Please report how many lines of the following entries hold the word "valor", giving the number alone.

####

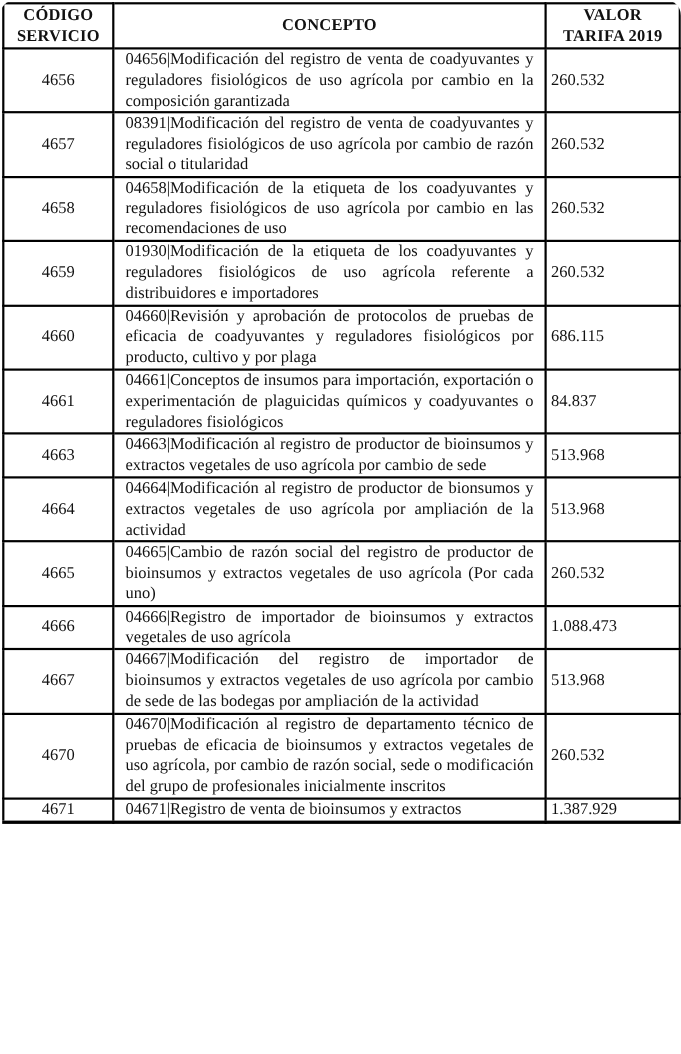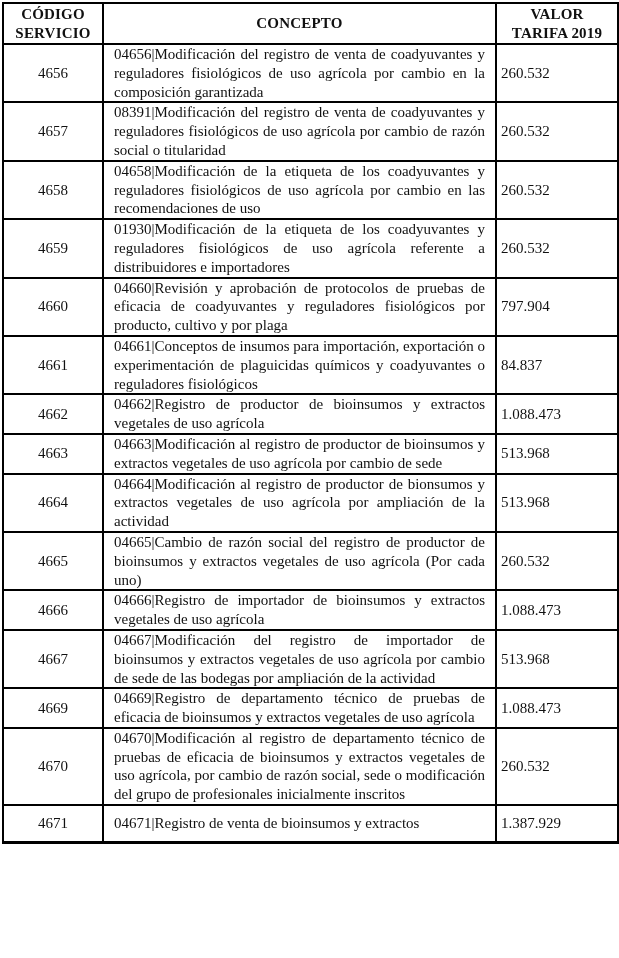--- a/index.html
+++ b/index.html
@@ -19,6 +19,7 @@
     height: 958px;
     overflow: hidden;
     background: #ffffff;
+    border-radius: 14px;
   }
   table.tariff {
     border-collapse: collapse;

####

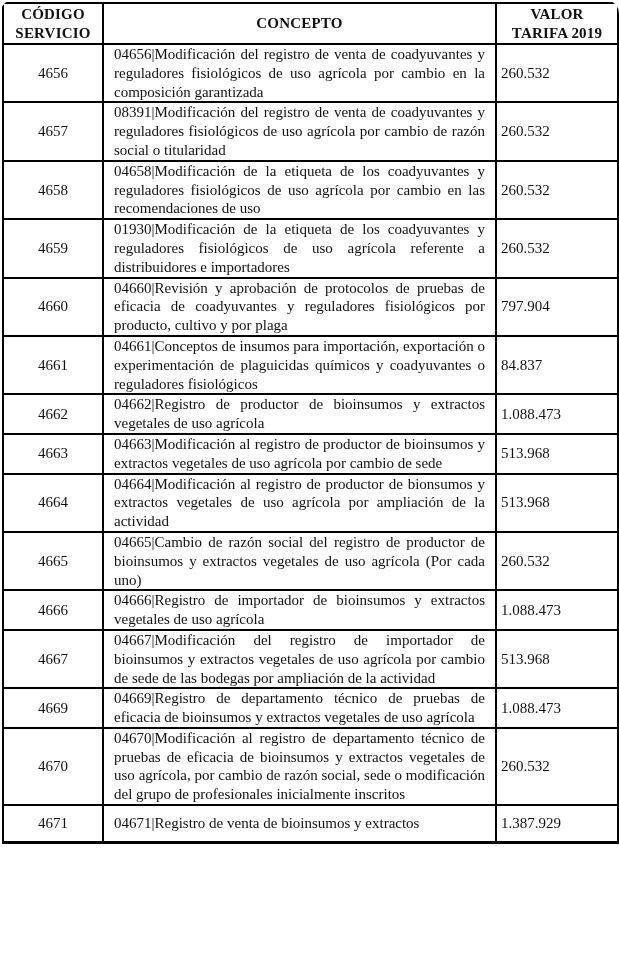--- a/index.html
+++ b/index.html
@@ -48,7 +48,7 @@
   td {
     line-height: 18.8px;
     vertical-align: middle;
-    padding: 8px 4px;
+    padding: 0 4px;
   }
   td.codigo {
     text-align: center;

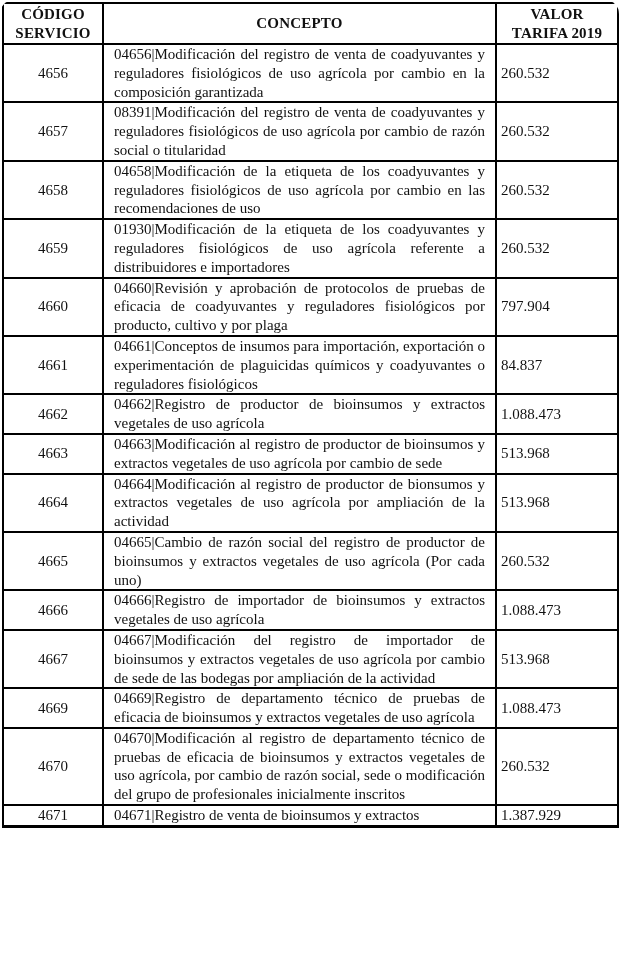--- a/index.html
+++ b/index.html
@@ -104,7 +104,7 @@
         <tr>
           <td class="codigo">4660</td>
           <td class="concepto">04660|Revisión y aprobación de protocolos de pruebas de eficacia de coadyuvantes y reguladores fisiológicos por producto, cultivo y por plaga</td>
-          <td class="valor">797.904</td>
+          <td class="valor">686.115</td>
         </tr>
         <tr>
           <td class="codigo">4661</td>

####

__Result__: 2